• _EXCERPT_
BEGIN
Kushner has experience, to be fair. In Trump’s first term he produced the Abraham Accords: Israel normalised relations with Gulf states that had never been at war with Israel. Elegantly packaged. Irrelevant to the actual conflict. His “Deal of the Century” for the Palestinians reduced them to recipients of an economic programme — without so much as mentioning their political claims. Hamas had not seen the plan. What followed, the world knows.
Now the son-in-law is back at the table. Three hours with Abbas Araghchi — a man who helped negotiate the JCPOA in 2015, watched it collapse, managed the wreckage, was removed from office in the interim, and now sits where he always sat. Thirty years of nuclear diplomacy. His counterpart: a real estate developer from New York.
Progress, says Araghchi. Still a lot to do, says Kushner.
Irregular diplomacy has reshaped world orders before. When Kissinger flew secretly to Beijing in 1971, he bypassed institutions — yet he did so anchored in a strategic conception of balance and alignment. The deviation from protocol was part of a larger design.
Witkoff knows the price per square foot in Miami Beach.
Access can open a door. It does not determine what lies beyond it.
The Corridor
And yet — this is the uncomfortable part — the corridor may be the only remaining space where movement is still conceivable.
Not the conference room with the microphones and the flags. But the hallway outside. The elevator. The conversation that officially does not take place. Public sessions are for constituencies. Private conversations test limits.
In Geneva, the official talks on the second day ended after just two hours — abruptly, without result. Medinsky’s comment was brief: difficult, but businesslike. Nothing more. What is known: there was a further closed meeting between Medinsky and parts of the Ukrainian side — confirmed, content unknown. The corridor existed. What was said there: nobody knows.
END
• _INFORMATION SHOWN_
BEGIN
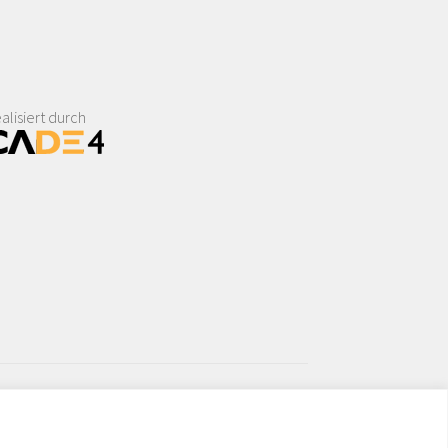
alisiert durch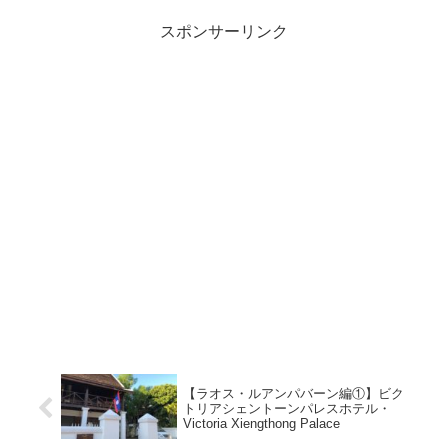
スポンサーリンク
【ラオス・ルアンパバーン編①】ビク
トリアシェントーンパレスホテル・
Victoria Xiengthong Palace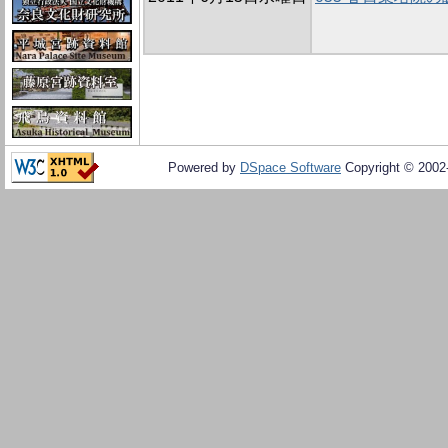
Powered by
DSpace Software
Copyright © 200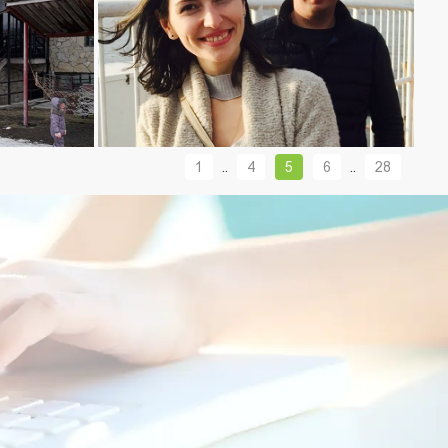
1
..
4
5
6
..
28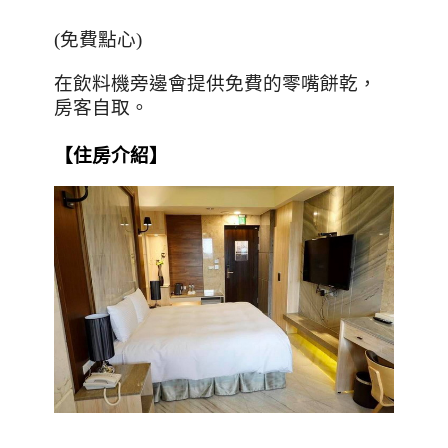
(
免費點心
)
在飲料機旁邊會提供免費的零嘴餅乾，
房客自取。
【住房介紹】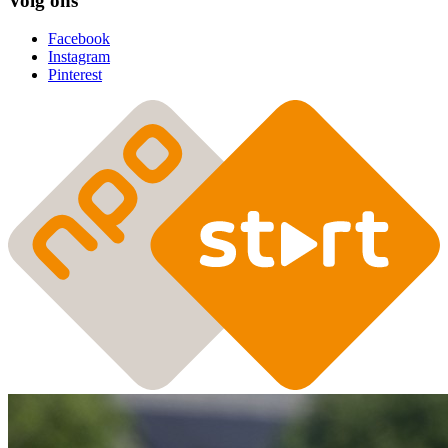
Volg ons
Facebook
Instagram
Pinterest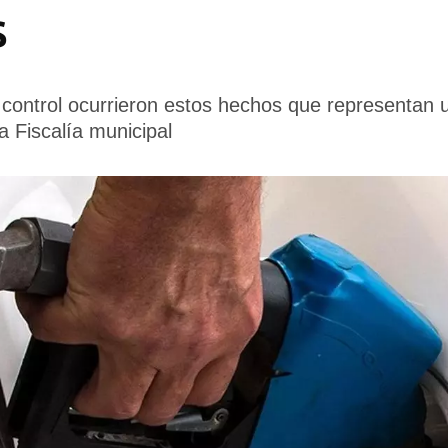
s
l control ocurrieron estos hechos que representan 
la Fiscalía municipal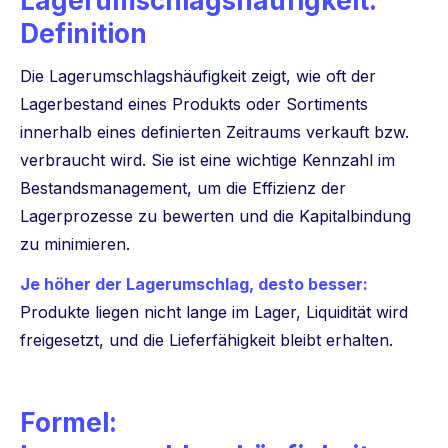
Lagerumschlagshäufigkeit:
Definition
Die Lagerumschlagshäufigkeit zeigt, wie oft der
Lagerbestand eines Produkts oder Sortiments
innerhalb eines definierten Zeitraums verkauft bzw.
verbraucht wird. Sie ist eine wichtige Kennzahl im
Bestandsmanagement, um die Effizienz der
Lagerprozesse zu bewerten und die Kapitalbindung
zu minimieren.
Je höher der Lagerumschlag, desto besser:
Produkte liegen nicht lange im Lager, Liquidität wird
freigesetzt, und die Lieferfähigkeit bleibt erhalten.
Formel: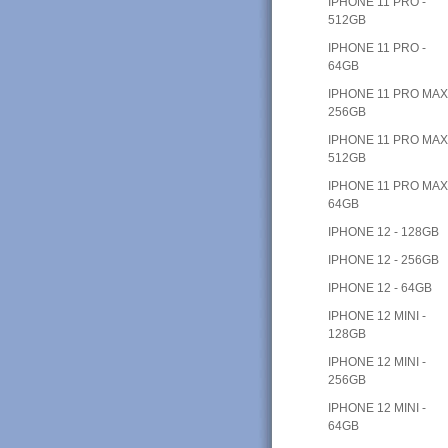
IPHONE 11 PRO -
512GB
IPHONE 11 PRO -
64GB
IPHONE 11 PRO MAX
256GB
IPHONE 11 PRO MAX
512GB
IPHONE 11 PRO MAX
64GB
IPHONE 12 - 128GB
IPHONE 12 - 256GB
IPHONE 12 - 64GB
IPHONE 12 MINI -
128GB
IPHONE 12 MINI -
256GB
IPHONE 12 MINI -
64GB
END
• _EXPLORE THE MATERIAL_
**a.** List every person named in the excerpt on irregular diplomacy, in the order each first appears.
**b.** Continue the excerpt on irregular diplomacy from the point where it stops.

• _ANSWER SET_
**a.** Kushner, Trump, Abbas Araghchi, Kissinger, Witkoff, Medinsky

**b.**
Anyone who has sat in such a room — or waited outside one — knows that silence has its own grammar.
This is not a flaw in the process. It is the process. Where visible compromise is politically toxic, ambiguity becomes the only workable instrument. What goes into the protocol is for the home front. What is said in the corridor is for the peace.
That is not cynicism. That is how it works.
Whether it moves anything this time: unknown. What is known: it is the last instrument in a world that has no others.
The Constraint Beneath the Process
We have a war in Europe that cannot be decided — as we described here. And we have negotiations that cannot be decided — because none of the parties involved is willing to pay the price of genuine compromise.
Neither the experts nor the son-in-law are failing for lack of competence. They are failing for lack of political will on all sides. Moscow will not accept an outcome that reads as defeat. Tehran will not relinquish enrichment without guarantees it distrusts. Washington wants a deal that looks like victory. Kyiv cannot concede territory without jeopardising its own legitimacy and survival.
Under such constraints, no negotiator can deliver. Not Araghchi. Not Medinsky. Not Kissinger. Not God.
That is not defeatism. That is the correct diagnosis.
The corridor is not the solution. It is the final adjustable variable in a system otherwise locked in place.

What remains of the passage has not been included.